High rates of this disease are the face of Indigenous disadvantage
While acute rheumatic fever (ARF) has become a rare curiosity in Australia’s non-Indigenous population, its incidence in Indigenous Australians living in remote areas remains among the highest reported in the world. It is unlikely that such a stark contrast between two populations living within the same national borders exists for any other disease or on any other continent.
The new evidence-based review and guideline for diagnosis and management of ARF and rheumatic heart disease (RHD) is an important tool for clinicians who care for Indigenous Australians (→ An Australian guideline for rheumatic fever and rheumatic heart disease: an abridged outline).1 But the guideline also prescribes a clear course of action for health policymakers. It makes a compelling case for focusing on the provision of secondary prophylaxis via coordinated, register-based RHD control programs that have guaranteed long-term funding. At the minimum, programs are needed in the Top End of the Northern Territory, Central Australia (including areas of South Australia and Western Australia near the NT border), northern WA, and northern Queensland. Other jurisdictions may also require control programs, but further disease burden data are needed to establish this.
ARF and RHD are classic diseases of social injustice. The past 50 years have witnessed dramatic declines in the prevalence of ARF and RHD throughout the industrialised world, resulting mainly from improvements in living conditions, socioeconomic conditions, sanitation and medical care, and from reduction in household crowding.2 Unfortunately these improvements are yet to be seen among a number of populations defined by socioeconomic status, ethnicity or geographical location.3 In essence, ARF and RHD are not only diseases exclusively borne by the disadvantaged, but also key indicators of disadvantage itself. In remote Australian Indigenous populations, the effects of disadvantage are so entrenched that it is likely to take several generations, and steadfast political will, before they are overcome.
Rates of death from RHD among Aboriginal people in the Top End of the NT exceed those reported in many industrialised countries over a century ago.4 There is little or no evidence of improvement over at least the past three decades.5 As a consequence, Indigenous Australians continue to die before their time from a highly preventable, highly treatable and completely avoidable illness.4
The federal government has targeted a 50% reduction in death due to RHD by 2008.6 While this is an unrealistic expectation, significant achievements are possible within the short to medium term, as has been witnessed with comprehensive approaches to control of ARF and RHD in the French Caribbean7 and with the establishment of register-based ARF/RHD control programs across New Zealand.8 Perhaps the most frustrating thing is that preventing premature death due to RHD is more achievable than solving an ever expanding list of other health and social problems facing Indigenous Australians.
To prevent premature death due to RHD, a number of concrete steps must be taken.
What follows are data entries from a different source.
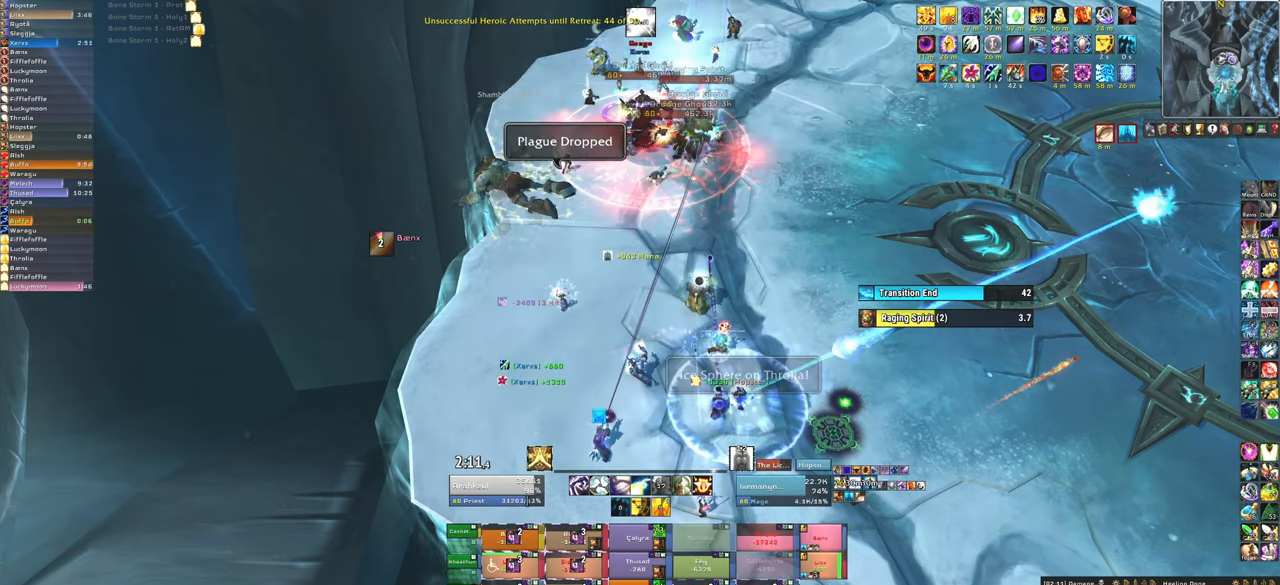
{"keys": [], "mouse": [], "events": [[133, "2", "up"]]}
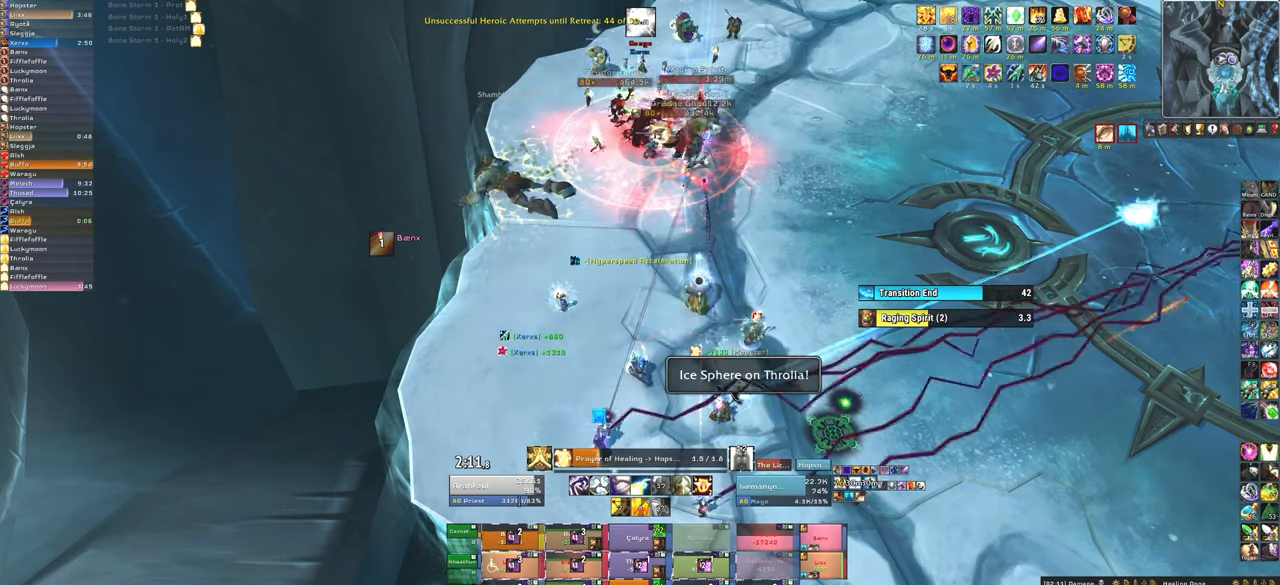
{"keys": [], "mouse": [], "events": []}
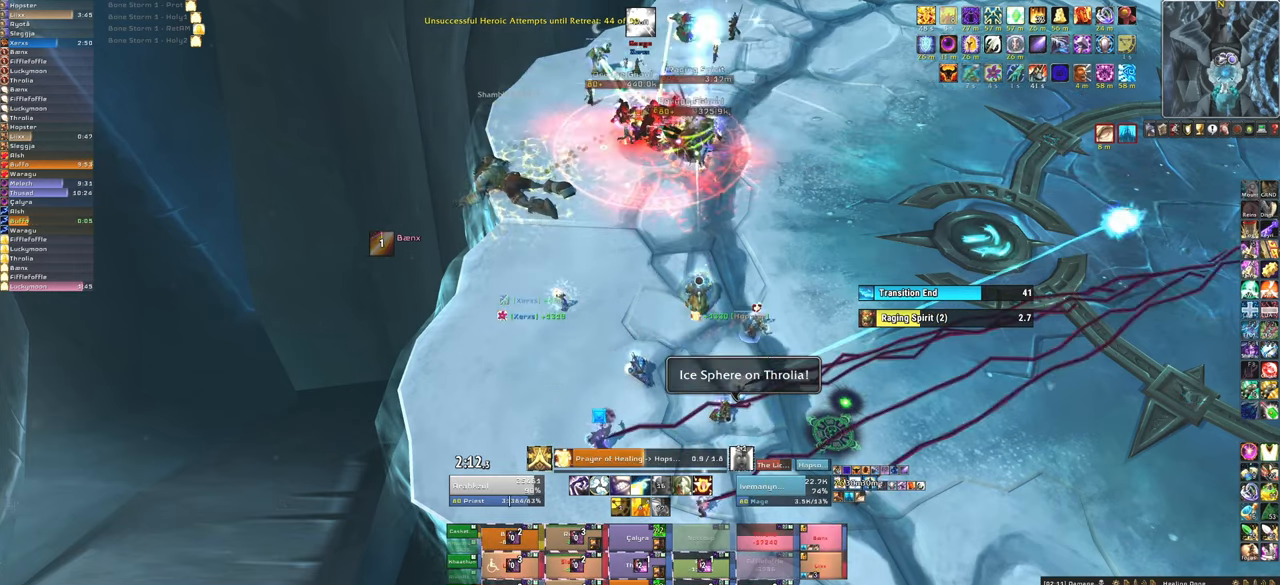
{"keys": [], "mouse": [], "events": []}
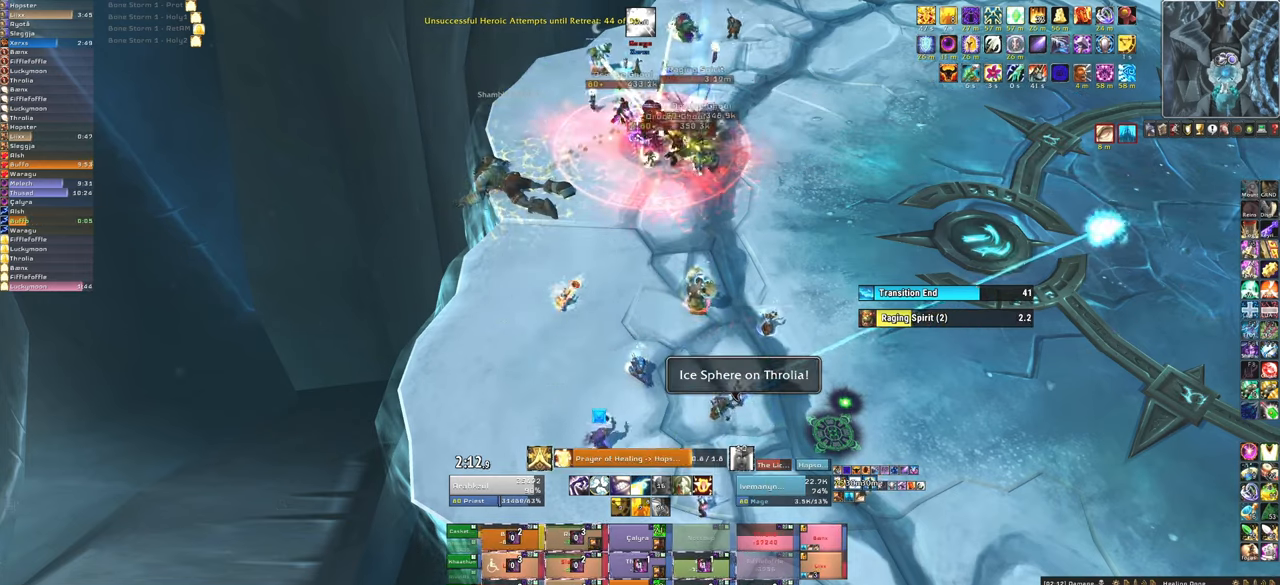
{"keys": [], "mouse": [], "events": []}
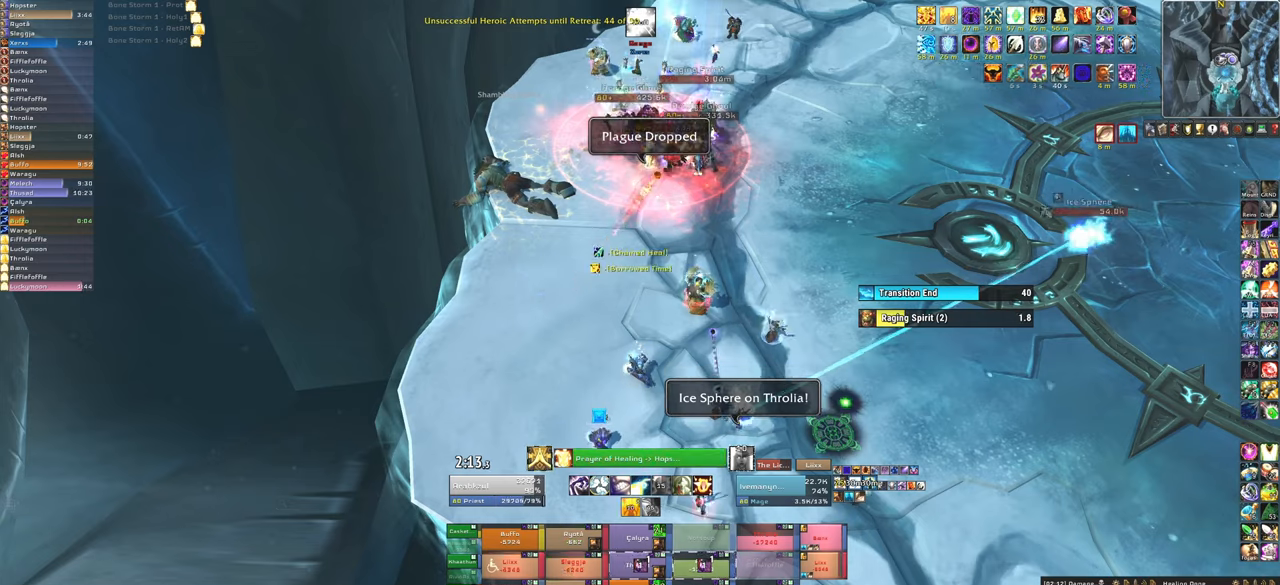
{"keys": [], "mouse": [], "events": []}
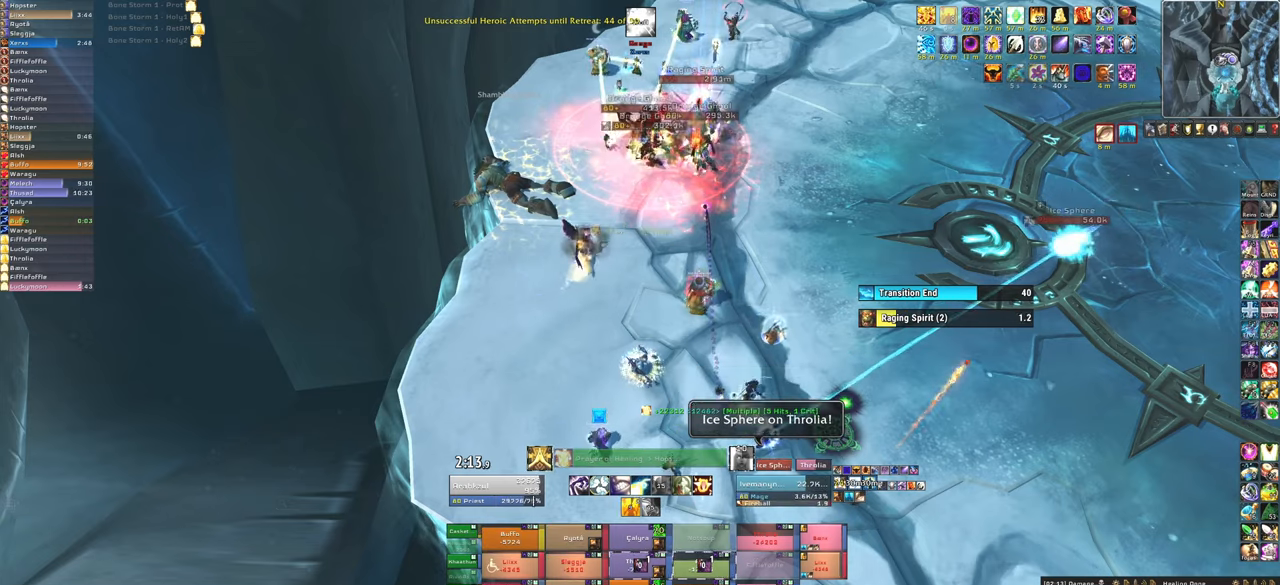
{"keys": [], "mouse": ["left"], "events": [[267, "mouse_left", "down"], [334, "mouse_left", "up"], [434, "mouse_left", "down"]]}
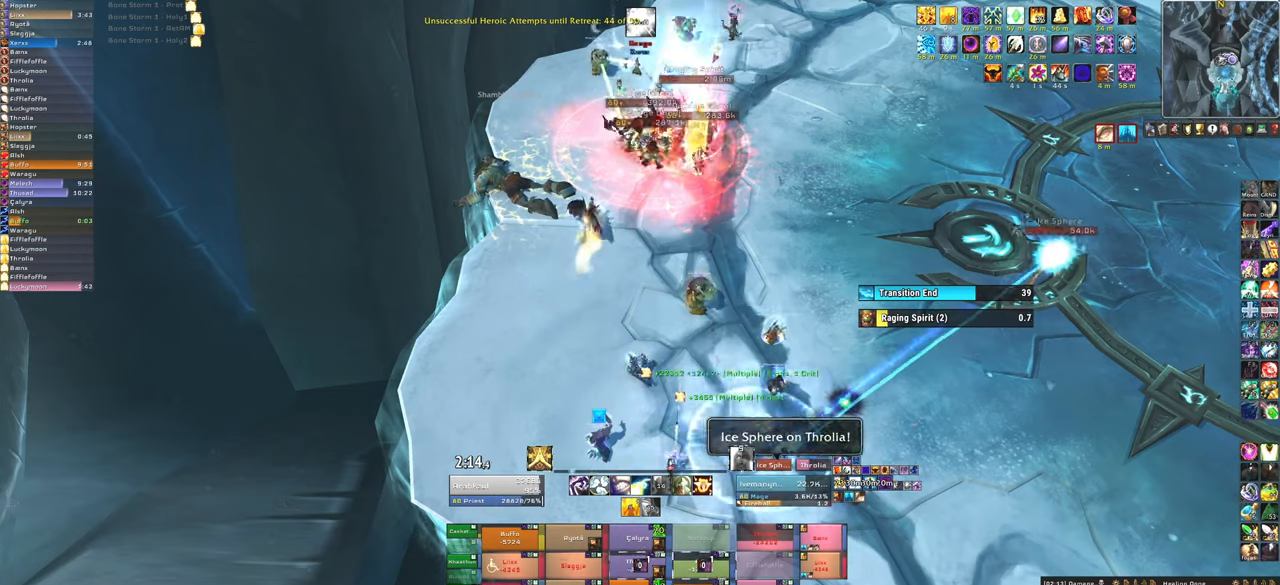
{"keys": ["d"], "mouse": [], "events": [[33, "mouse_left", "up"], [367, "d", "down"]]}
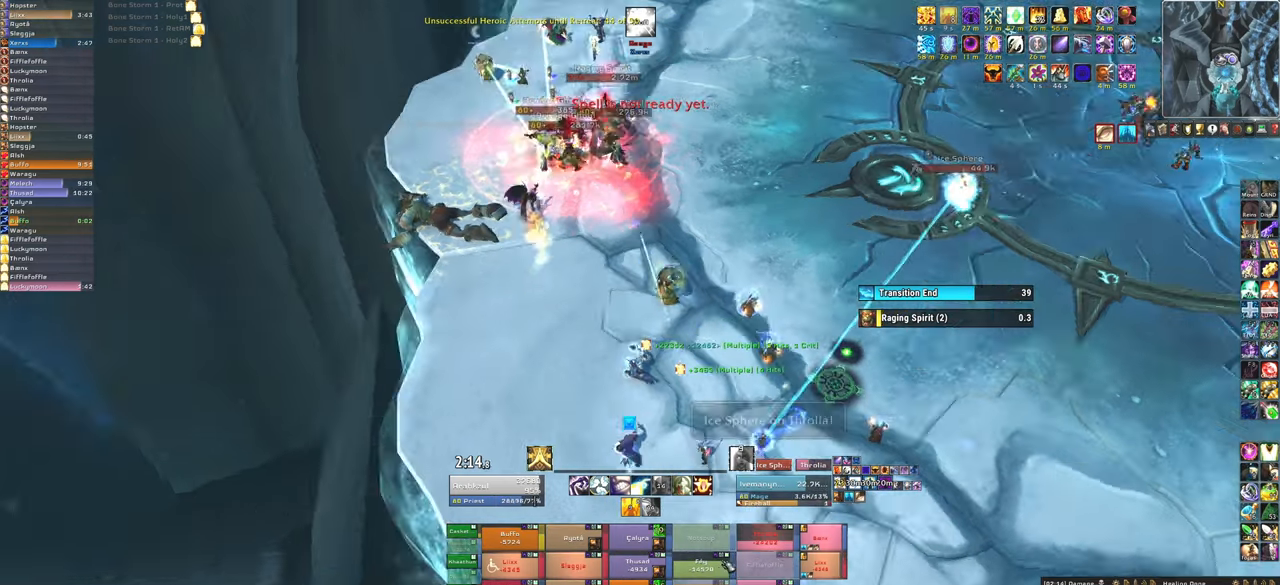
{"keys": ["f"], "mouse": [], "events": [[34, "d", "up"], [367, "mouse_left", "down"], [468, "f", "down"], [468, "mouse_left", "up"]]}
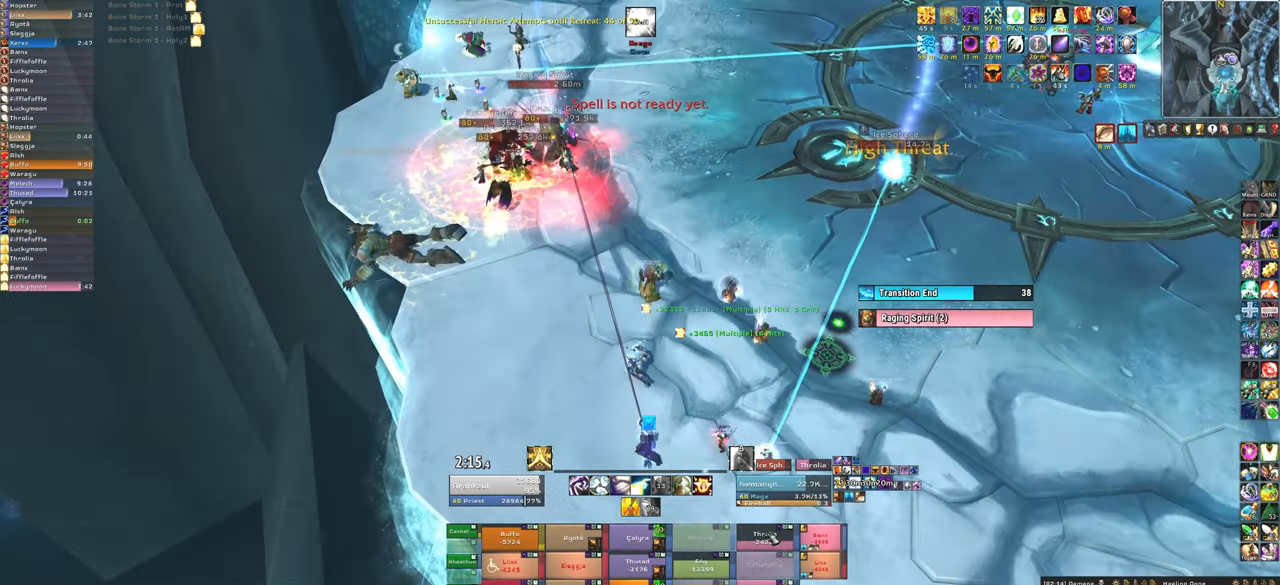
{"keys": ["a"], "mouse": [], "events": [[67, "mouse_left", "down"], [100, "f", "up"], [167, "f", "down"], [167, "mouse_left", "up"], [267, "mouse_left", "down"], [300, "f", "up"], [334, "mouse_left", "up"], [400, "a", "down"]]}
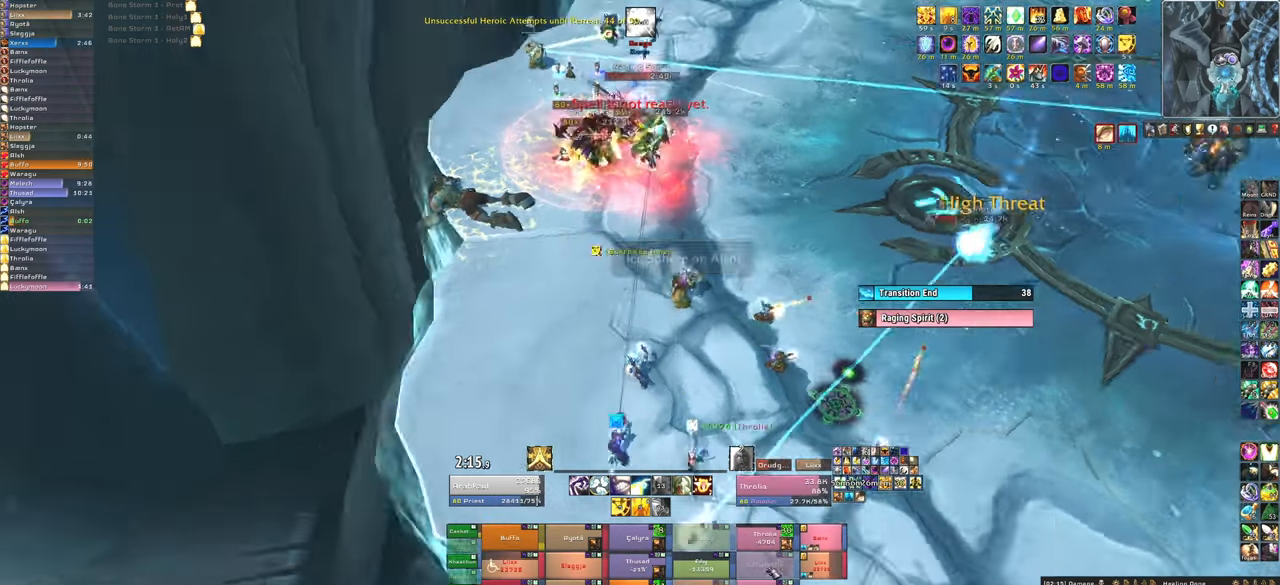
{"keys": [], "mouse": [], "events": [[67, "a", "up"], [367, "f", "down"], [468, "mouse_left", "down"], [501, "f", "up"], [501, "mouse_left", "up"]]}
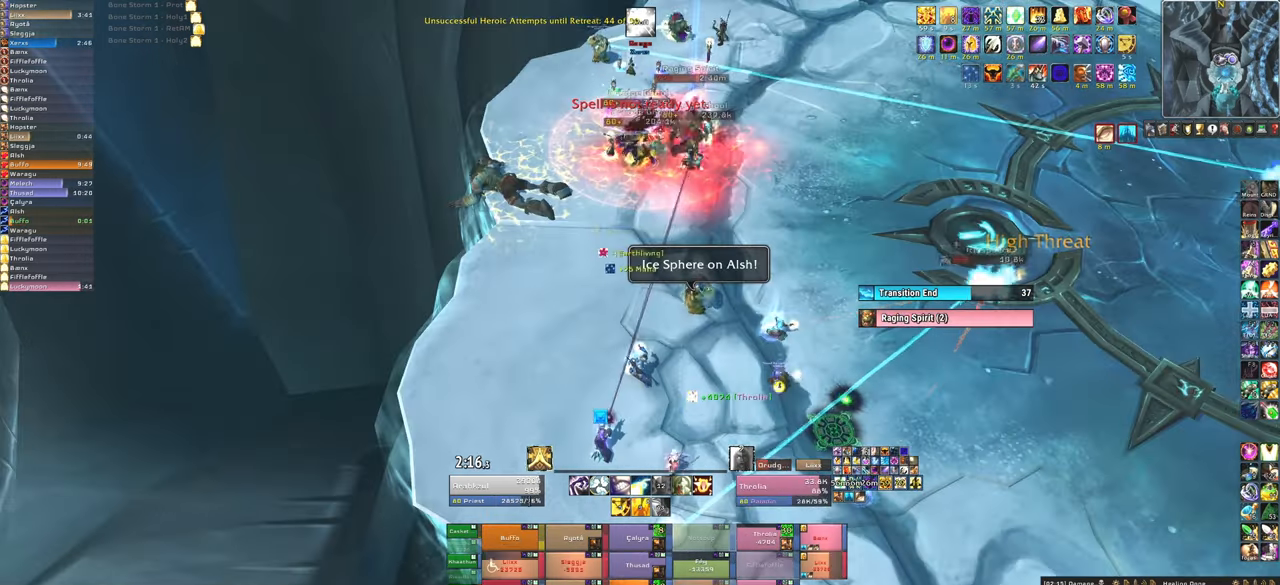
{"keys": [], "mouse": [], "events": [[100, "f", "down"], [100, "mouse_left", "down"], [133, "a", "down"], [200, "f", "up"], [200, "mouse_left", "up"], [267, "w", "down"], [334, "a", "up"], [434, "w", "up"]]}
Firstly, we must commit to alleviating the underlying socioeconomic determinants of ARF and RHD. The most important of these determinants — overcrowded housing — is also the easiest to address, but requires a dramatically greater investment by governments than we are currently seeing. A recent study confirmed the extreme levels of household crowding experienced in many remote communities:9 in two large NT Aboriginal communities, the median number of people per house was 17 and 14, respectively, with a median of 6.9 and 7.5 people per bedroom, respectively. Secondly, we must ensure that each person with a history of ARF or RHD receives appropriate care. This entirely achievable goal would prevent Aboriginal children dying unnecessarily from this disease. Thirdly, we must ensure that political will delivers the deliverable and prevents the preventable.